On Mon, Jun 6, 2016 at 9:51 AM, Kirill A. Shutemov <kirill@xxxxxxxxxxxxx> wrote:
On Wed, May 25, 2016 at 03:11:55PM -0400, neha agarwal wrote:

> Hi All,

>

> I have been testing Hugh's and Kirill's huge tmpfs patch sets with

> Cassandra (NoSQL database). I am seeing significant performance gap between

> these two implementations (~30%). Hugh's implementation performs better

> than Kirill's implementation. I am surprised why I am seeing this

> performance gap. Following is my test setup.

>

> Patchsets

> ========

> - For Hugh's:

> I checked out 4.6-rc3, applied Hugh's preliminary patches (01 to 10

> patches) from here: https://lkml.org/lkml/2016/4/5/792 and then applied the

> THP patches posted on April 16 (01 to 29 patches).

>

> - For Kirill's:

> I am using his branch  "git://

> git.kernel.org/pub/scm/linux/kernel/git/kas/linux.git hugetmpfs/v8", which

> is based off of 4.6-rc3, posted on May 12.

>

>

> Khugepaged settings

> ================

> cd /sys/kernel/mm/transparent_hugepage

> echo 10 >khugepaged/alloc_sleep_millisecs

> echo 10 >khugepaged/scan_sleep_millisecs

> echo 511 >khugepaged/max_ptes_none

>

>

> Mount options

> ===========

> - For Hugh's:

> sudo sysctl -w vm/shmem_huge=2

> sudo mount -o remount,huge=1 /hugetmpfs

>

> - For Kirill's:

> sudo mount -o remount,huge=always /hugetmpfs

> echo force > /sys/kernel/mm/transparent_hugepage/shmem_enabled

> echo 511 >khugepaged/max_ptes_swap

>

>

> Workload Setting

> =============

> Please look at the attached setup document for Cassandra (NoSQL database):

> cassandra-setup.txt

>

>

> Machine setup

> ===========

> 36-core (72 hardware thread) dual-socket x86 server with 512 GB RAM running

> Ubuntu. I use control groups for resource isolation. Server and client

> threads run on different sockets. Frequency governor set to "performance"

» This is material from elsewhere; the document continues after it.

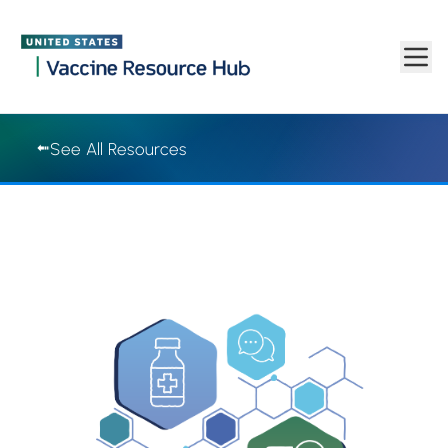
Vaccine Resource Hub | Vaccine Resource Hub
Skip to main content
See All Resources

> to remove any performance fluctuations due to frequency variation.

>

>

> Throughput numbers

> ================

> Hugh's implementation: 74522.08 ops/sec

> Kirill's implementation: 54919.10 ops/sec

In my setup I don't see the difference:

v4.7-rc1 + my implementation:

[OVERALL], RunTime(ms), 822862.0

[OVERALL], Throughput(ops/sec), 60763.53021527304

ShmemPmdMapped:  4999168 kB

v4.6-rc2 + Hugh's implementation:

[OVERALL], RunTime(ms), 833157.0

[OVERALL], Throughput(ops/sec), 60012.698687042175

ShmemPmdMapped:  5021696 kB

It's basically within measuarment error. 'ShmemPmdMapped' indicate how

much memory is mapped with huge pages by the end of test.

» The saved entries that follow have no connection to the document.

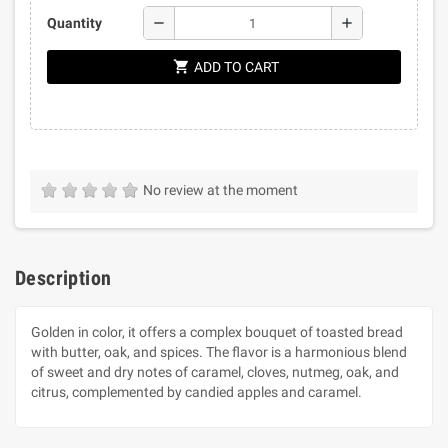
remove
add
Quantity
shopping_cart
ADD TO CART
No review at the moment
Description
Golden in color, it offers a complex bouquet of toasted bread
with butter, oak, and spices. The flavor is a harmonious blend
of sweet and dry notes of caramel, cloves, nutmeg, oak, and
citrus, complemented by candied apples and caramel.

It's on dual-socket 24-core machine with 64G of RAM.

I guess we have some configuration difference or something, but so far I

don't see the drastic performance difference you've pointed to.

May be my implementation behaves slower on bigger machines, I don't know..

There's no architectural reason for this.

I'll post my updated patchset today.

--

 Kirill A. Shutemov

Thanks a lot Kirill for the testing. It is interesting that you don't see any significant performance difference. Also, your absolute throughput numbers are different from mine, more so for Hugh's implementation.

Can you please share your kernel config file? I will try to look if I have some different config settings. Also, I am assuming that you had turned off DVFS.

One thing I forgot mentioning in my previous setup email was: I use 8 cores for running Cassandra server threads. Can you please tell how many cores did you use? As Cassandra is CPU bound that can make a difference in throughput number we are seeing. 

-- 
Thanks and Regards,Neha